Unable to call sparkRSQL.init function

1.4k views Asked by At

I am new to Spark and was trying to run the example mentioned in SparkR page. With some effort, I was able to install sparkR into my machine and was able to run the basic wordcount example. However, when I try to run:

library(SparkR) #works fine - loads the package sc <- sparkR.init() #works fine sqlContext <- sparkRSQL.init(sc) #fails

It says, there is no package called ‘sparkRSQL’. As per documentation sparkRSQL.init is a function in sparkR package. Please let me know if I am missing anything here.

Thanks in advance.

1

There are 1 answers

0
Radhwane Chebaane On

I have already faced this problem when trying to test sparkR. There is a lack of documentation on this part.
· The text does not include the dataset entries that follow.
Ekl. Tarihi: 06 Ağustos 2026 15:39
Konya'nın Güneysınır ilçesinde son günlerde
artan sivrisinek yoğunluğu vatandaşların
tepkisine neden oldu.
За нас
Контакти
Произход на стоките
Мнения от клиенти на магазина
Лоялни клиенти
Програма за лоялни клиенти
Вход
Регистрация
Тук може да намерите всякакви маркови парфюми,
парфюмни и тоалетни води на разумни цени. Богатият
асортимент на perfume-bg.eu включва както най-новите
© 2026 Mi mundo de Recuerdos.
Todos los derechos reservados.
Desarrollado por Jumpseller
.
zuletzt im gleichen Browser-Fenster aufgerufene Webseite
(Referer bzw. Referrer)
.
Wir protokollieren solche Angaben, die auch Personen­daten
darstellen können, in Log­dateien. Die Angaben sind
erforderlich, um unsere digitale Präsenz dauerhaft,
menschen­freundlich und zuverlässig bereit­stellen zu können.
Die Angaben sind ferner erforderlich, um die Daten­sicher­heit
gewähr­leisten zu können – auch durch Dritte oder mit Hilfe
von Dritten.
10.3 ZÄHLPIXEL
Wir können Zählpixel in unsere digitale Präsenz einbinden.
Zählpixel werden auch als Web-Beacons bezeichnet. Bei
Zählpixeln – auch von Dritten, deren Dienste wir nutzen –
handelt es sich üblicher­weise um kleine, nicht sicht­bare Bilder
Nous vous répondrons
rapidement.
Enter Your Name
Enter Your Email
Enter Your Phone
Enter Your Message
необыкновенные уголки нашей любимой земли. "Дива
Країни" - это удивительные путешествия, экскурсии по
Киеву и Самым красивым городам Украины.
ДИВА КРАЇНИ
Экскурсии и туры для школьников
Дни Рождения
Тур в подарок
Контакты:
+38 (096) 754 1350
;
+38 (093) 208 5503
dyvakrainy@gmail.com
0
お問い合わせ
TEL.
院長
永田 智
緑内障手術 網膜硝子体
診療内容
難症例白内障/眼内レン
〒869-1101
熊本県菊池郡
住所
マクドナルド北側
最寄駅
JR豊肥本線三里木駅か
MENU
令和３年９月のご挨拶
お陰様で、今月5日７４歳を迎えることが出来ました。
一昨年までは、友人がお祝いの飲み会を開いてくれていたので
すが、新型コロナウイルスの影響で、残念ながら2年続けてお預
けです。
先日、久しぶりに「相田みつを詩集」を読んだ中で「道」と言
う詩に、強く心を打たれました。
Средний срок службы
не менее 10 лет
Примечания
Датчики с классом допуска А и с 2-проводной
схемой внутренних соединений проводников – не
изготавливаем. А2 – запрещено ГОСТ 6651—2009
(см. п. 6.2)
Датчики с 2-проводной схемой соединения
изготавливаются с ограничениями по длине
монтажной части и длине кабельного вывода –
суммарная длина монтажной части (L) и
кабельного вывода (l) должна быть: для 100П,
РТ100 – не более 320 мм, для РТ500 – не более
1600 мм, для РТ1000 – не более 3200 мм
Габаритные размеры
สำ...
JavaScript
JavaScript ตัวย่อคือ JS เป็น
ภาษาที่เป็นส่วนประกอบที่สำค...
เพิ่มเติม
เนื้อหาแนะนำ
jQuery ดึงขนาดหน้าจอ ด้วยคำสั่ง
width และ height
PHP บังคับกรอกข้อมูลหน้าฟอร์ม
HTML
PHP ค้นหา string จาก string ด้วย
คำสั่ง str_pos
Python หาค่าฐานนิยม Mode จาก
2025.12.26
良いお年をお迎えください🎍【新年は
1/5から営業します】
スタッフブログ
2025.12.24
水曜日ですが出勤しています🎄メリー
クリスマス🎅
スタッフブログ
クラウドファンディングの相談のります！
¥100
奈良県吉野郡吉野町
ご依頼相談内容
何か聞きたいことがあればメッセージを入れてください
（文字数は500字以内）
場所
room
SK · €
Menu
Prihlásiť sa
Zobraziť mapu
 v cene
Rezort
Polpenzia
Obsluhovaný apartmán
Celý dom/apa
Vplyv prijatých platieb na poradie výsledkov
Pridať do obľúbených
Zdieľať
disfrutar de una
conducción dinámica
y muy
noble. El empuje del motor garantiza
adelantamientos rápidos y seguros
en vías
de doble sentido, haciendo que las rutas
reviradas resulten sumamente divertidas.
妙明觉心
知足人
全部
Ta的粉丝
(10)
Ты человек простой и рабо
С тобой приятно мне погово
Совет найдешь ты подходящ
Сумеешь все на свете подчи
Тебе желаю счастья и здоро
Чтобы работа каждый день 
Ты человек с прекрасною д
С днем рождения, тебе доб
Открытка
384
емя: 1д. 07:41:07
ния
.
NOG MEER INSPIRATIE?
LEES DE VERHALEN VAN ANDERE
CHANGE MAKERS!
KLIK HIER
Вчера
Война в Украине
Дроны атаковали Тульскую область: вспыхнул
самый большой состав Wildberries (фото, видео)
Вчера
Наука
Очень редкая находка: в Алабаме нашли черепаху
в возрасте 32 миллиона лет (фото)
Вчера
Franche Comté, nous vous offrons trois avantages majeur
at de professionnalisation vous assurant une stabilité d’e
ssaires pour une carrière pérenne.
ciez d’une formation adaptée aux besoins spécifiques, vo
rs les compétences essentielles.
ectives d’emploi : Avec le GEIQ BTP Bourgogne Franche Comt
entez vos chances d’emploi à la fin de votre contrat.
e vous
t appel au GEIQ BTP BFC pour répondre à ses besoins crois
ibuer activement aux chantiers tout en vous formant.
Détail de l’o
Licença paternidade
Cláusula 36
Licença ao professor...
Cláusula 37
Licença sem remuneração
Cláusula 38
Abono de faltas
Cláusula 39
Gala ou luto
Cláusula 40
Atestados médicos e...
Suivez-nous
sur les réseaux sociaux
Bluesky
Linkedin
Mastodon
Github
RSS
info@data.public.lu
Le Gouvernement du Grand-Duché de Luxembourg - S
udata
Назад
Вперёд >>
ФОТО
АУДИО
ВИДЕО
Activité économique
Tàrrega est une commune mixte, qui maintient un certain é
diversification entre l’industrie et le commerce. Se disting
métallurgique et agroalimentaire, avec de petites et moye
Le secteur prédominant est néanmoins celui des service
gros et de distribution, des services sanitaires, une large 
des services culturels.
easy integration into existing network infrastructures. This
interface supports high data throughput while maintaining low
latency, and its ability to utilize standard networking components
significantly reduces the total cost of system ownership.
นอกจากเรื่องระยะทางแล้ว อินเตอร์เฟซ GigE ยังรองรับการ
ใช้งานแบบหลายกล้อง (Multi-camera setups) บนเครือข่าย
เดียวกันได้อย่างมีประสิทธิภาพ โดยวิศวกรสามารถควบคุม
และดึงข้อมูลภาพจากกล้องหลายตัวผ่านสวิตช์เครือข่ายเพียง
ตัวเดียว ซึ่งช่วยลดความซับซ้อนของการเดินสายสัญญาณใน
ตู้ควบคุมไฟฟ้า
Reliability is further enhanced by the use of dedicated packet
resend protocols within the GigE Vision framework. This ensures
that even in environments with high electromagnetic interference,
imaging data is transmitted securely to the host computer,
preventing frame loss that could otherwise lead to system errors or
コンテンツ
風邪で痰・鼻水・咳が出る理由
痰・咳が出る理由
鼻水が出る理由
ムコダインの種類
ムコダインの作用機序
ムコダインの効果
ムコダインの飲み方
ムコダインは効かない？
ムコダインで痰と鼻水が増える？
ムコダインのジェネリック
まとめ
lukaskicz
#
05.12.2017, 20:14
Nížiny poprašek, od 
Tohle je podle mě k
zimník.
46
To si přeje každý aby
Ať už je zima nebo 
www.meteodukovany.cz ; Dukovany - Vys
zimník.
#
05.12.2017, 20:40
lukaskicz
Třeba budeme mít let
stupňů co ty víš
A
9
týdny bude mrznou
The problem is that "sparkRSQL" and "sparkRHive" are not included in the master branch, so you have to install sparkR package from the "sparkr-sql" branch using this command:

library(devtools)
install_github("amplab-extras/SparkR-pkg", ref="sparkr-sql", subdir="pkg")

There was a hint in Amplab website

DataFrame was introduced in Spark 1.3; the 1.3-compatible SparkR version can be found in the Github repo sparkr-sql branch, which includes a preliminary R API to work with DataFrames. To link SparkR against older versions of Spark, use the archives on this page or the master branch.